**Objetivo do exercício**
Reproduza sem alterações o trecho do texto sobre o dissídio coletivo que se inicia com as palavras "Dissídio coletivo: TST" e se encerra com "Por enquanto, favorável!".

**Texto apresentado**
◇ ◇ ◇

Dissídio coletivo: TST reconhece que a recusa patronal viola a boa-fé objetiva

Em embargos de declaração, Contee atua para que o TST amplie a tese e alcance práticas patronais recorrentes de obstrução, como no caso do Semesg

Novo capítulo da exigência de comum acordo, para ajuizamento de dissídio coletivo de natureza econômica. Por enquanto, favorável!

2       O Tribunal Superior do Trabalho (TST), em julgamento do incidente de resolução de demanda repetitiva (IRDR) 1000907-30.2023.5.00.0000, ao dia 17 de novembro último, que tem como objeto o suprimento do ‘comum acordo’, para ajuizamento de dissídio coletivo de natureza econômica, quando a parte patronal se recusa a negociar ou não demonstra boa-fé objetiva nas tratativas negociais, por maior de seu pleno – no qual a Contee atua como amicus curiae- fixou a seguinte tese vinculante:

“A recusa arbitrária da entidade sindical patronal ou de qualquer integrante da categoria econômica em participar de processo de negociação coletiva, evidenciada pela ausência reiterada às reuniões convocadas ou pelo abandono imotivado das tratativas, viola a boa-fé objetiva e as Convenções nº 98 e a nº 154 da OIT, tendo a mesma consequência do comum acordo para a instauração do Dissídio Coletivo de Natureza Econômica (distinguishing ao Tema 841 do STF)”.

3       O Tema 841 do STF estabelece: “Constitucionalidade do art. 114, §  2º, da Constituição Federal, alterado pela EC 45/2004, que prevê a necessidade de comum acordo entre as partes como requisito para o ajuizamento de dissídio coletivo de natureza econômica”.

◇ ◇ ◇

**Dados registrados**
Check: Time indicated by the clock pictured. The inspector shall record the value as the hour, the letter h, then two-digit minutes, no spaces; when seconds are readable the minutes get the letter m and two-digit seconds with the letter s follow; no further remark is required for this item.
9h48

◇ ◇ ◇

**Resposta correta**
Dissídio coletivo: TST reconhece que a recusa patronal viola a boa-fé objetiva

Em embargos de declaração, Contee atua para que o TST amplie a tese e alcance práticas patronais recorrentes de obstrução, como no caso do Semesg

Novo capítulo da exigência de comum acordo, para ajuizamento de dissídio coletivo de natureza econômica. Por enquanto, favorável!